Voice/Vision Holocaust Survivor Oral History Archive

Helen Lang - February 23, 1982

Escaping from March

Were people getting shot? Did you know, did you see anyone get shot?

I want to tell...

All right.

These kids--see the people were going this way and we turned around--we were going--we wanted to go back to the, the Russian, you know. We figured the Russians will take us in, you know, like uh, naturally we know what's going and what kind of people the Russians are. We said, "We're going." So some of them, you know, the people from the town said, "Where are you going? Where are you going?" You know, German. And we said, "Uh, uh, well we forgot something." You know, it was always some kind of an excuse. We had on the, the--still the uniform--the blue and grey uniform under our coat, you know. We were, you know, we bundled us up because we couldn't leave it no place--that's what we had on. And the shoes, and we had a turban fixed up, you know, because our hair was so short. So we got to a place where a truck came and the people were always asking, where we going, where we going. It looked suspicious. So somehow we saw a truck and we asked would he give us a ride. Where we were, what we were doing, where we were going, I don't--I can't tell you. He says, "Hop in."

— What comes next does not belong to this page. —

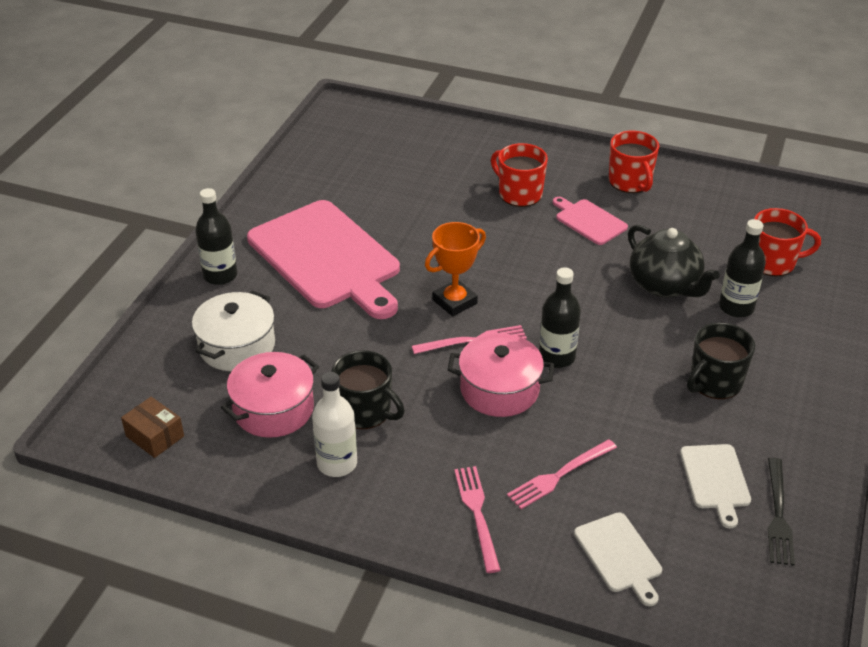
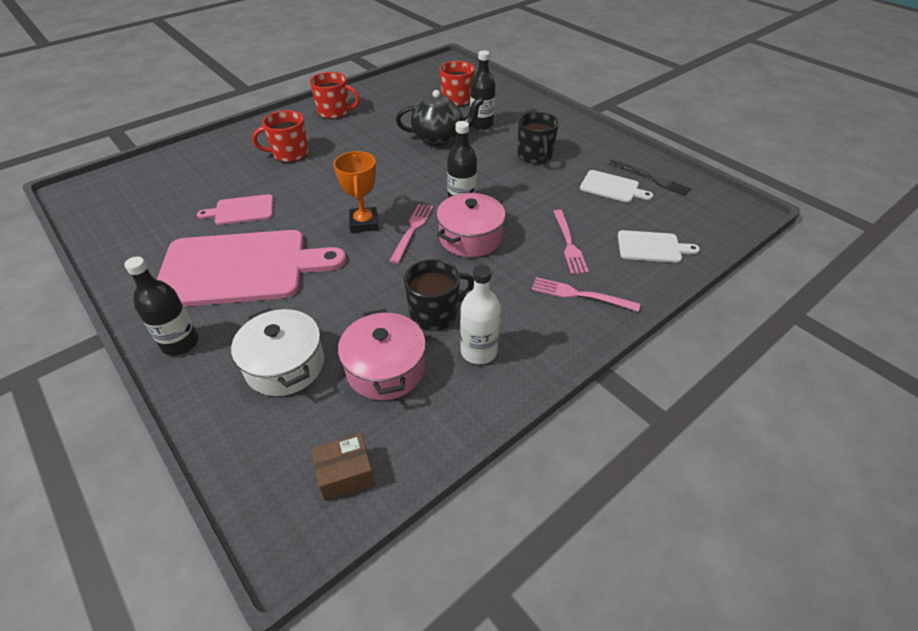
camera: 60 degrees left, 5 degrees up
pink cutting board [553,197,628,245] -> pink cutting board moved to [197,194,273,225]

Was this a, a German truck?


Was this a military truck?

A military truck. So we went in and he picked up some other women too. These women start to uh, talk to us and she could tell, you know, we are not German. She went to the driver and she says uh, "What are these, spies?" In German. "Who are these people here?" So the truck--the driver came to us, he says, "You better get off from here. It's no good that you're here." And he left us off. He knew I think who we were.

Was he a Wehrmacht?

I think so. Mm-hm. Because that woman carried on there--on the, on the truck. She said we are spies. So we were again alone. Then we were going and going and we sat--we went into a house--an empty house. We saw a house, we went in there and we said, "We're going to wait 'til the Russians will come." But in the meantime, before they empty a, a village or a town, there are some Germans--they go look around whoever is there left over. And what do you think, two German SS come in and they find us and they say, "What are you doing here?" We says, "We're running away from, from the Russians and we wind up here, we're so tired." He says, "You better get out of here because the Russians will be close here." And all of them started to talk Hungarian.

The SS.

The SS. He says in Hungarian, "What are you doing here Hungarians?" So we said to them, "We are three uh, uh, run away from Budapest because the Russians are there." We didn't know where to--what else to say to them. "And all of a sudden the ship brought us here and there we wind up." We give him a story--a blue story. He says, "Well you better get out of here because if you don't want to get to the Russian"--say "Oh sure, we want to go out of here." And we went out.